Christmas Holiday (1944)
Christmas Holiday Photos
Critic Reviews for Christmas Holiday
Stylishly directed by Robert Siodmak, this film noir is uncharacteristic fare for both Deanna Durbin and Gene Kelly.
A sharp departure into salacious territory for sugar-and-spice star Deanna Durbin
Audience Reviews for Christmas Holiday
most depressing christmas movie ever tho it's kinda fun watching gene kelly play a killer
Deanna tries something different and does very well by it. This tough little noir was a film that she had insisted on doing to try and break away from the Mary Sunshine roles that were her stock in trade. It's lack of success at the box office kept Universal from letting her tackle different roles for the rest of her career and contributed to her retirement a few years after this, although she hated the movie business so even if it had been a smash she probably would have still called it quits. Her performance is strong as the "dance hall hostess/singer" who the film manages in roundabout ways to make clear is a prostitute. One of the film's strengths is while of course they find a way to have Deanna sing her songbird is not singled out as special. Sure she sings much better than most roadside canaries but the patrons hardly break from what they're doing while she performs and her style is subdued almost beaten down, especially during Spring Will be a Little Late This Year. Her version of Always is achingly beautiful though full of hopelessness and despair. The picture is also fortunate to have two outstanding character actresses among the cast, Gale Sondergaard reserved and conflicted as the no account Kelly's mother and the great and underappreciated Gladys George in her typical role of the been around goodhearted but tough owner of the joint where Deanna has landed. Where the film is weakest is in the male cast members. Richard Whorf is good as the huckster for the road house who pulls Dean Harens into Deanna's sphere where he learns her sad tale but Harens while not bad doesn't really make much of an impression on screen.
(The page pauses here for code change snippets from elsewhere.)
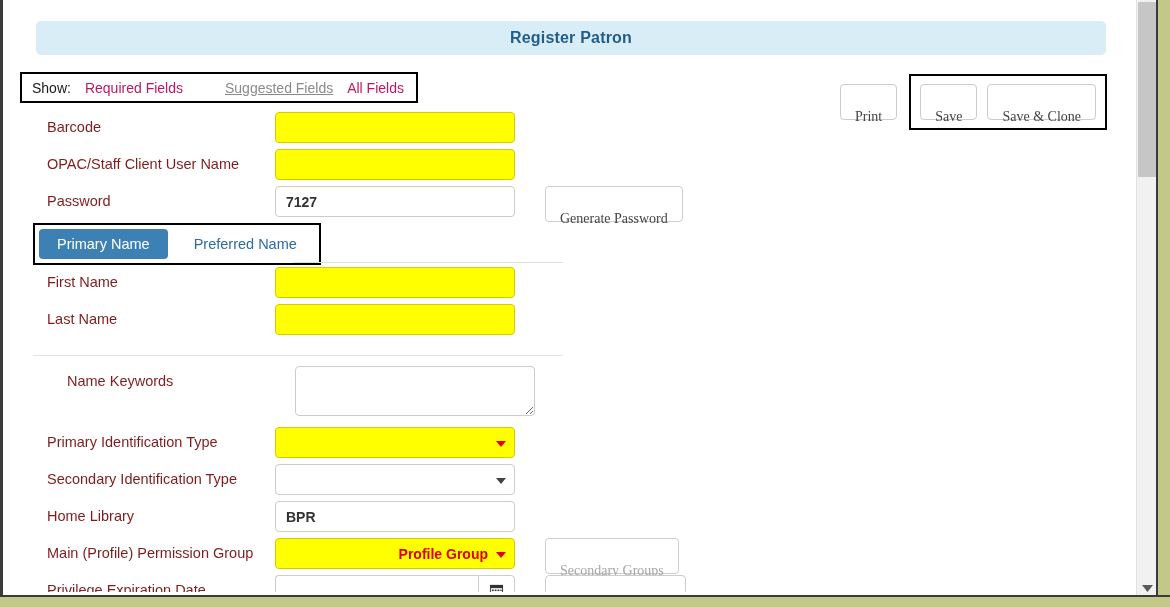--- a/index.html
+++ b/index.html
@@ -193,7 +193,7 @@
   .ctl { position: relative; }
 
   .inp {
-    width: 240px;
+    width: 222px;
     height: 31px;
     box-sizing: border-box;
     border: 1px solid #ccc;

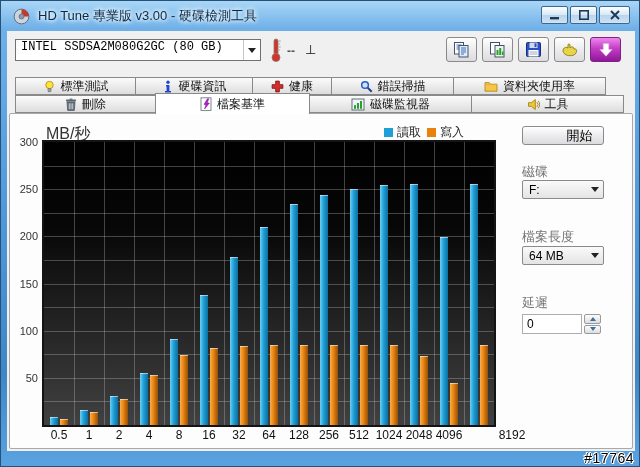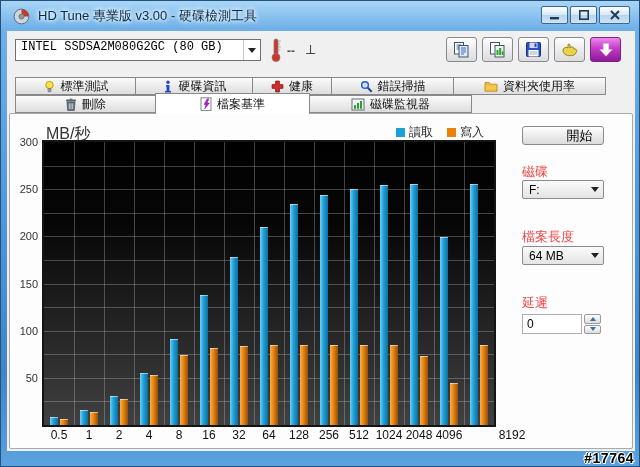--- a/index.html
+++ b/index.html
@@ -220,6 +220,13 @@
           <rect x="9" y="3" width="2" height="7.8" fill="#2aa02c"></rect>
         </svg>
         <span>磁碟監視器</span>
+      </div>
+      <div class="tab" style="width:153px">
+        <svg width="13" height="13" viewBox="0 0 14 14">
+          <path d="M1.6 5 h3 L9 1.6 v10.8 L4.6 9 h-3 Z" fill="#f2c52e" stroke="#94760c" stroke-width="0.8"></path>
+          <path d="M10.6 4.4 a3.6 3.6 0 0 1 0 5.2 M12 3 a5.6 5.6 0 0 1 0 8" stroke="#94760c" stroke-width="0.9" fill="none"></path>
+        </svg>
+        <span>工具</span>
       </div>
     </div>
He is just a catalyst for the actual story to kick in so his blandness doesn't hurt the picture. That only leaves Gene Kelly who again while not bad is the wrong actor for the part. His glib facileness suits the lout he's playing but there is no underlying menace to his personality that would have punched the innate danger of the character across, John Garfield would have been ideal and taken the film from being good, which it is, to extraordinary which it just misses. Still well worth seeking out.